> [EXERCISE DESCRIPTION]: Your task is to reproduce exactly the lines from the one containing "right ear: (198, 27)" through the last line below, both ends included, and nothing else, with no pictures.

> [Human keypoint data]:
▶

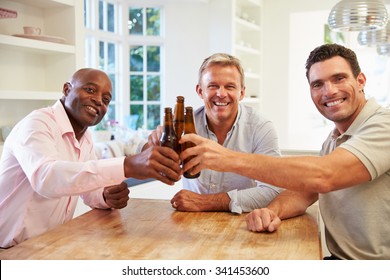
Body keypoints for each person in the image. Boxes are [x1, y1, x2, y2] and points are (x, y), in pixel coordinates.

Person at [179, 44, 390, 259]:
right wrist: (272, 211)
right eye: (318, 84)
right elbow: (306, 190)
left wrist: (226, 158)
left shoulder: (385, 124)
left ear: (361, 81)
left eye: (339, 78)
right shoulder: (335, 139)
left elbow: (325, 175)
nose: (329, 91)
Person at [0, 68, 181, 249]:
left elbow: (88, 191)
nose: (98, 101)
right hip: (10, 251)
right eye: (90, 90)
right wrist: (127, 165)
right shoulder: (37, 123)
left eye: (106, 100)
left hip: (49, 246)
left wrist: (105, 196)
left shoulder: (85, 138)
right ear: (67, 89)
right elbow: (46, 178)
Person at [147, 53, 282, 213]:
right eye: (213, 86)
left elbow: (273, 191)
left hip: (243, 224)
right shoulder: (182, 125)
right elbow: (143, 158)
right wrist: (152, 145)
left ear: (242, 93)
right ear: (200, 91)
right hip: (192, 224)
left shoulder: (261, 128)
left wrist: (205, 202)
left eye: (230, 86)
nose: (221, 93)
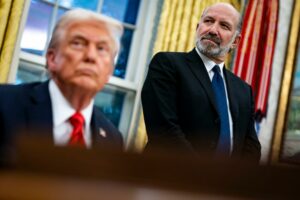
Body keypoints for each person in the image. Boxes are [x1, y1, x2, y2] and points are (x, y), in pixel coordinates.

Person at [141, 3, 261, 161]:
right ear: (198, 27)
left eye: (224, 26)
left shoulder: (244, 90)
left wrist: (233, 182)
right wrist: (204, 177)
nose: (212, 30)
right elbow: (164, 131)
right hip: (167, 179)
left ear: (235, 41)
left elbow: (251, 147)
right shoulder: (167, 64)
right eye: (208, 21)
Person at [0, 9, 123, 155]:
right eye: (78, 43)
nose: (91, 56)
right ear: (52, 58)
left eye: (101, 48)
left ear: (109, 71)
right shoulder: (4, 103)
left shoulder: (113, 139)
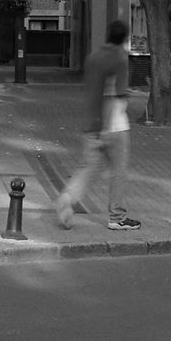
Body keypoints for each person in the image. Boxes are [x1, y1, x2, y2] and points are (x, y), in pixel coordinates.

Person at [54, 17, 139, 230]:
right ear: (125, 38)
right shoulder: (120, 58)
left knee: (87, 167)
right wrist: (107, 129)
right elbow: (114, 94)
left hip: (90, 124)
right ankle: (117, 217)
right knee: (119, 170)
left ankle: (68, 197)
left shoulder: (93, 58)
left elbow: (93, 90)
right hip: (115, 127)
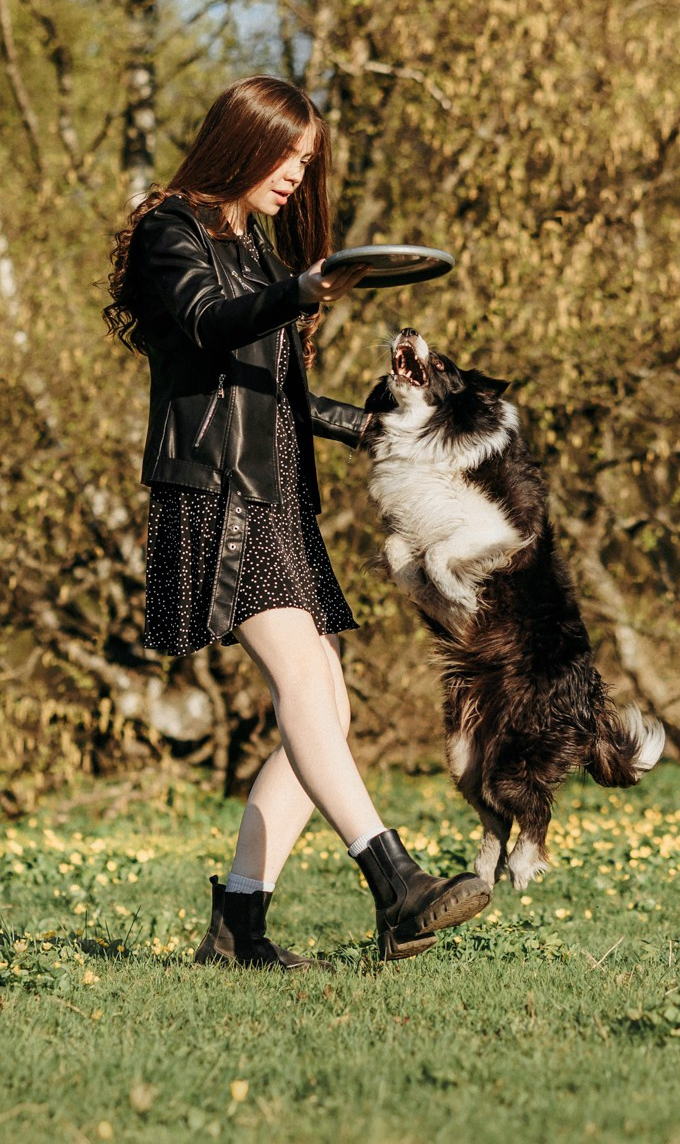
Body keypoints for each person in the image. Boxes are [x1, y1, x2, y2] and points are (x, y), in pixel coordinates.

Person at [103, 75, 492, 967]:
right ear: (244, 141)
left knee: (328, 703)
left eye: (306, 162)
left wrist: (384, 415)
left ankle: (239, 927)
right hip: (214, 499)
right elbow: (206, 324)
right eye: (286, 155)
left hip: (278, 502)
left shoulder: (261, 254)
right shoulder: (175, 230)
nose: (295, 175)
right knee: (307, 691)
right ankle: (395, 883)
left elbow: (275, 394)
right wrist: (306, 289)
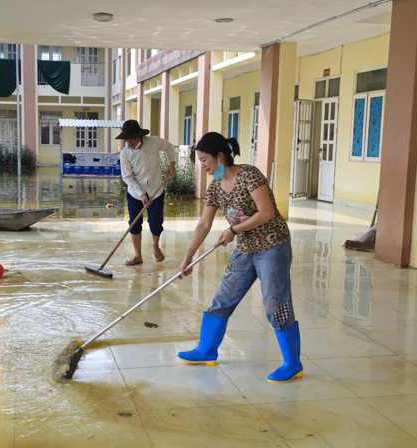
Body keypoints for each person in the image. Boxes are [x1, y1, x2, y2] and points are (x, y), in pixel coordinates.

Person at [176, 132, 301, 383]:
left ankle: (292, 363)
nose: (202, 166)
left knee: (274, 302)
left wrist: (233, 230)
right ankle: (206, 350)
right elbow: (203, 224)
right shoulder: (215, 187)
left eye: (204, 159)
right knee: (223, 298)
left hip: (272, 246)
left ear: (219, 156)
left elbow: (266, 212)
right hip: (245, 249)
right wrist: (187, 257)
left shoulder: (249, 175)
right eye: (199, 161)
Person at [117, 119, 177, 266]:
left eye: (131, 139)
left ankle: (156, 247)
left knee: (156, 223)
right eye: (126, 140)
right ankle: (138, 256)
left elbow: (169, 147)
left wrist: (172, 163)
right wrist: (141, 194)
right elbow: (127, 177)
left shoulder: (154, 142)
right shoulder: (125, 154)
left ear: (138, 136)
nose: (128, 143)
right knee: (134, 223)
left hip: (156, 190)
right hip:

◀

> [SOLUTION]:
right ear: (198, 27)
left eye: (224, 26)
left shoulder: (244, 90)
left wrist: (233, 182)
right wrist: (204, 177)
nose: (212, 30)
right elbow: (164, 131)
right hip: (167, 179)
left ear: (235, 41)
left elbow: (251, 147)
right shoulder: (167, 64)
right eye: (208, 21)
Person at [0, 9, 123, 155]:
right eye: (78, 43)
nose: (91, 56)
right ear: (52, 58)
left eye: (101, 48)
left ear: (109, 71)
right shoulder: (4, 103)
left shoulder: (113, 139)
Body keypoints for each person in the image. Boxes are [x1, y1, x2, y2] and points are (x, y), in pixel coordinates.

Person at [54, 17, 139, 230]:
right ear: (125, 38)
right shoulder: (120, 58)
left knee: (87, 167)
right wrist: (107, 129)
right elbow: (114, 94)
left hip: (90, 124)
right ankle: (117, 217)
right knee: (119, 170)
left ankle: (68, 197)
left shoulder: (93, 58)
left elbow: (93, 90)
right hip: (115, 127)
Body keypoints for each person in the image. Boxes are [x1, y1, x2, y2] and points are (x, y), in pixel coordinates.

Person at [103, 75, 492, 967]:
right ear: (244, 141)
left knee: (328, 703)
left eye: (306, 162)
left wrist: (384, 415)
left ankle: (239, 927)
right hip: (214, 499)
right elbow: (206, 324)
right eye: (286, 155)
left hip: (278, 502)
left shoulder: (261, 254)
right shoulder: (175, 230)
nose: (295, 175)
right knee: (307, 691)
right ankle: (395, 883)
left elbow: (275, 394)
right wrist: (306, 289)
Body keypoints for each person in the image. Boxes are [x1, y1, x2, y2] and points are (x, y), in pixel coordinates.

Person at [176, 132, 301, 383]:
left ankle: (292, 363)
nose: (202, 166)
left knee: (274, 302)
left wrist: (233, 230)
right ankle: (206, 350)
right elbow: (203, 224)
right shoulder: (215, 187)
left eye: (204, 159)
right knee: (223, 298)
left hip: (272, 246)
left ear: (219, 156)
left elbow: (266, 212)
right hip: (245, 249)
right wrist: (187, 257)
left shoulder: (249, 175)
right eye: (199, 161)
Person at [117, 119, 177, 266]:
left eye: (131, 139)
left ankle: (156, 247)
left knee: (156, 223)
right eye: (126, 140)
right ankle: (138, 256)
left elbow: (169, 147)
left wrist: (172, 163)
right wrist: (141, 194)
right elbow: (127, 177)
left shoulder: (154, 142)
right shoulder: (125, 154)
left ear: (138, 136)
nose: (128, 143)
right knee: (134, 223)
left hip: (156, 190)
right hip:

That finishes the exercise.